Alexander Dinelaris’s musical version of 1992 film The Bodyguard has arrived in Manchester for Christmas. It focusses on superstar singer Rachel Marron (Alexandra Burke), who is forced to hire bodyguard Frank Farmer (Stuart Reid) when she is threatened by a stalker. Although the relationship is initially tense, Rachel and Frank are soon drawn together by altogether different feelings. The original film is famous for starring Whitney Houston, so several hits from her back catalogue have been woven into the musical’s story to form a semi-biopic tribute.
Alexandra Burke makes a sassy and convincing pop diva, whether ordering her entourage around or belting out one of the iconic Whitney anthems. She seems to struggle to hit some of the lower notes in “Greatest Love of All,” but overall her delivery of each song is impressive. Special mention must go to her rendition of the show’s most famous song, “I Will Always Love You”, which she manages to perform in spite of some excitable hecklers. Melissa James also stands out as Rachel’s sister Nicki, whose own neglected singing career and unrequited feelings for Frank make for some very poignant moments. Her jazzy performance of “Saving All My Love” in the quiet nightclub bar is pure class.
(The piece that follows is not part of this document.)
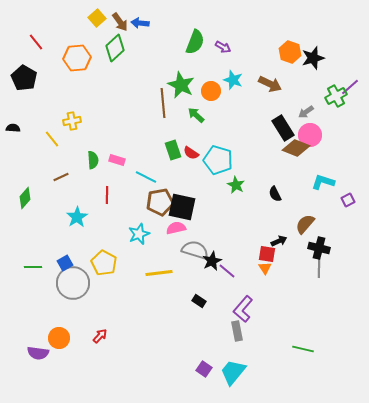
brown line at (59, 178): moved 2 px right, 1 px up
Big set piece numbers such as “I’m Every Woman” and opener “Queen of the Night” feature glitzy costumes, energetic backing dancers and effects such as dry ice and jets of flame. At these moments, it’s more like being at a concert than a theatre—and the audience absolutely loves it. It isn’t all sequins and romance however—the stalker subplot is a constant, sinister presence. Mike Denman puts in a chilling performance, and the decision to make The Stalker a non-speaking role renders him all the more threatening and elusive. The gunshot and sudden blackout that start the show and The Stalker’s appearance on Rachel’s doorstep—complete with knife and balaclava—both succeed in making the audience jump.
Tim Hatley’s set design features ingenious sliding panels that surround the stage in place of curtains. They are able to move independently from each other, allowing parts of the stage to be screened off for changes or to create a more intimate feel for small scale scenes. The use of video projection is slightly distracting, particularly when Burke is singing her final ballad—an enormous still of Stuart Reid’s face appears on a backcloth and then suddenly begins to move, which is an odd effect. Video clips are projected onto the curtain to cover changes and most often portray The Stalker’s activities, but the jump from one medium to the other often jars.
The minor characters making up Rachel’s entourage are essentially one-dimensional, but still entertaining—in particular her camp publicist, Sy. The funniest moment in the show has to be Frank’s deadpan performance of “I Will Always Love You” in the karaoke bar, in which he sounds remarkably like Johnny Cash.
The show ends with a glittering, exuberant whole cast performance of “I Wanna Dance With Somebody.” Several characters—including The Stalker—come forward for their own solos, as story is forgotten in place of a pure Whitney tribute. Although The Bodyguard’s blend of romance and thriller makes for a compelling story, it is Whitney Houston’s hit songs that give this musical its edge and make it so enjoyable to watch.